== How to complete this task ==
Quote every line of text in the listing below word for word, leaving out the pictures.

==========

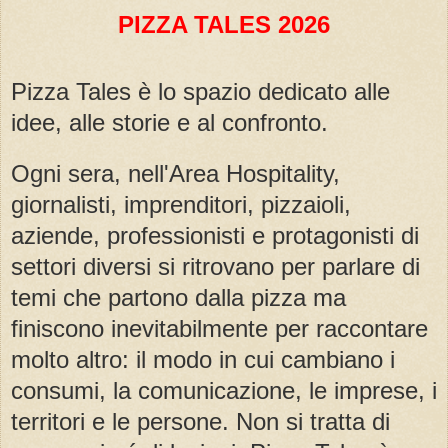
PIZZA TALES 2026
Pizza Tales è lo spazio dedicato alle
idee, alle storie e al confronto.
Ogni sera, nell'Area Hospitality,
giornalisti, imprenditori, pizzaioli,
aziende, professionisti e protagonisti di
settori diversi si ritrovano per parlare di
temi che partono dalla pizza ma
finiscono inevitabilmente per raccontare
molto altro: il modo in cui cambiano i
consumi, la comunicazione, le imprese, i
territori e le persone. Non si tratta di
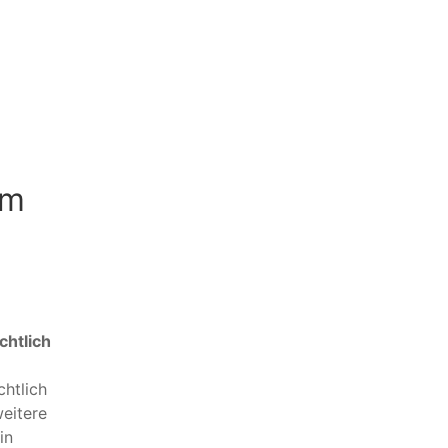
rm
chtlich
chtlich
weitere
in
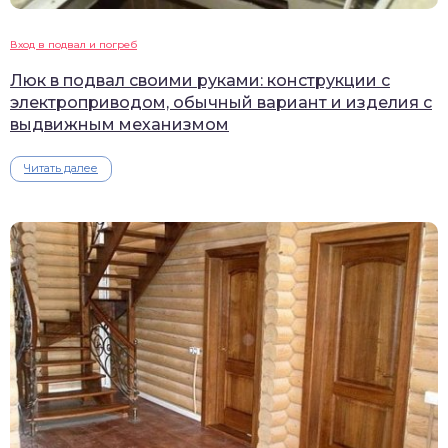
Вход в подвал и погреб
Люк в подвал своими руками: конструкции с
электроприводом, обычный вариант и изделия с
выдвижным механизмом
Читать далее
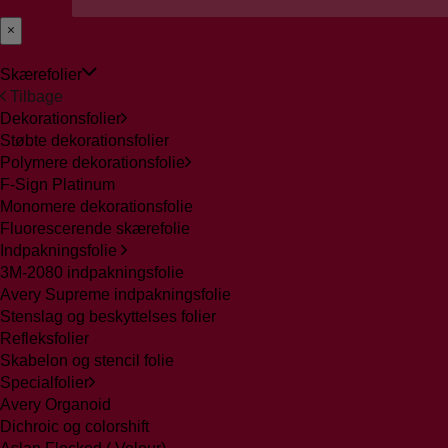
Skærefolier
Tilbage
Dekorationsfolier
Støbte dekorationsfolier
Polymere dekorationsfolie
F-Sign Platinum
Monomere dekorationsfolie
Fluorescerende skærefolie
Indpakningsfolie
3M-2080 indpakningsfolie
Avery Supreme indpakningsfolie
Stenslag og beskyttelses folier
Refleksfolier
Skabelon og stencil folie
Specialfolier
Avery Organoid
Dichroic og colorshift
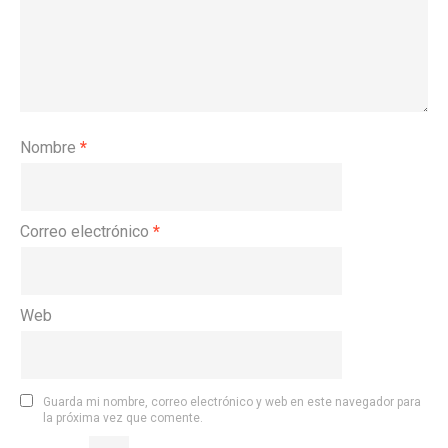
Nombre
*
Correo electrónico
*
Web
Guarda mi nombre, correo electrónico y web en este navegador para
la próxima vez que comente.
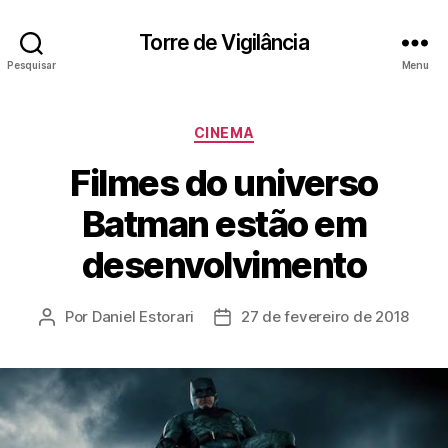
Torre de Vigilância
Pesquisar
Menu
Categorias
CINEMA
Filmes do universo
Batman estão em
desenvolvimento
Por
Daniel Estorari
27 de fevereiro de 2018
Autor
Data
do
de
post
publicação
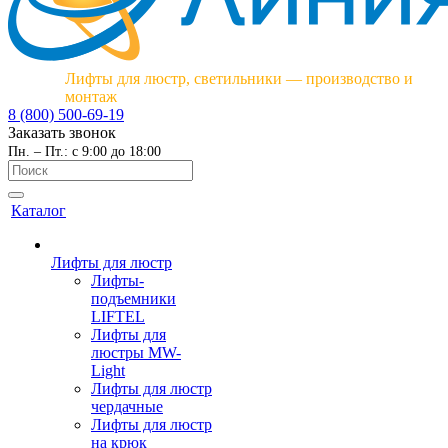
Лифты для люстр, светильники — производство и
монтаж
8 (800) 500-69-19
Заказать звонок
Пн. – Пт.: с 9:00 до 18:00
Каталог
Лифты для люстр
Лифты-
подъемники
LIFTEL
Лифты для
люстры MW-
Light
Лифты для люстр
чердачные
Лифты для люстр
на крюк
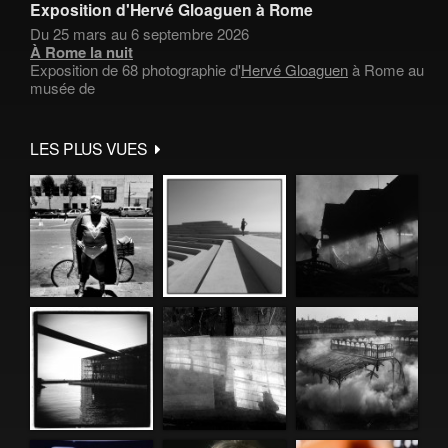
Exposition d'Hervé Gloaguen à Rome
Du 25 mars au 6 septembre 2026
À Rome la nuit
Exposition de 68 photographie d'
Hervé Gloaguen
à Rome au
musée de
LES PLUS VUES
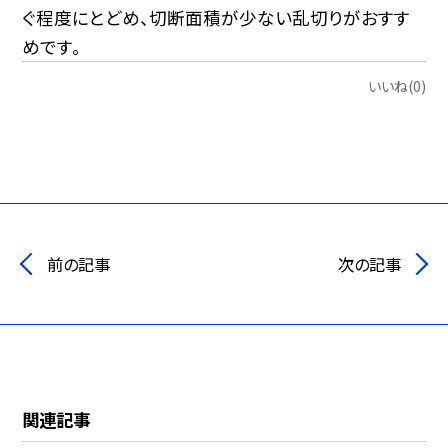
ぐ程度にとどめ、切断面積が少ない乱切りがおすす
めです。
いいね(0)
前の記事
次の記事
関連記事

==========

== Response ==
PIZZA TALES 2026
Pizza Tales è lo spazio dedicato alle
idee, alle storie e al confronto.
Ogni sera, nell'Area Hospitality,
giornalisti, imprenditori, pizzaioli,
aziende, professionisti e protagonisti di
settori diversi si ritrovano per parlare di
temi che partono dalla pizza ma
finiscono inevitabilmente per raccontare
molto altro: il modo in cui cambiano i
consumi, la comunicazione, le imprese, i
territori e le persone. Non si tratta di
rm
chtlich
chtlich
weitere
in
Вход в подвал и погреб
Люк в подвал своими руками: конструкции с
электроприводом, обычный вариант и изделия с
выдвижным механизмом
Читать далее
Skærefolier
Tilbage
Dekorationsfolier
Støbte dekorationsfolier
Polymere dekorationsfolie
F-Sign Platinum
Monomere dekorationsfolie
Fluorescerende skærefolie
Indpakningsfolie
3M-2080 indpakningsfolie
Avery Supreme indpakningsfolie
Stenslag og beskyttelses folier
Refleksfolier
Skabelon og stencil folie
Specialfolier
Avery Organoid
Dichroic og colorshift
Nombre
*
Correo electrónico
*
Web
Guarda mi nombre, correo electrónico y web en este navegador para
la próxima vez que comente.
Torre de Vigilância
Pesquisar
Menu
Categorias
CINEMA
Filmes do universo
Batman estão em
desenvolvimento
Por
Daniel Estorari
27 de fevereiro de 2018
Autor
Data
do
de
post
publicação
Лифты для люстр, светильники — производство и
монтаж
8 (800) 500-69-19
Заказать звонок
Пн. – Пт.: с 9:00 до 18:00
Каталог
Лифты для люстр
Лифты-
подъемники
LIFTEL
Лифты для
люстры MW-
Light
Лифты для люстр
чердачные
Лифты для люстр
на крюк
Exposition d'Hervé Gloaguen à Rome
Du 25 mars au 6 septembre 2026
À Rome la nuit
Exposition de 68 photographie d'
Hervé Gloaguen
à Rome au
musée de
LES PLUS VUES
ぐ程度にとどめ、切断面積が少ない乱切りがおすす
めです。
いいね(0)
前の記事
次の記事
関連記事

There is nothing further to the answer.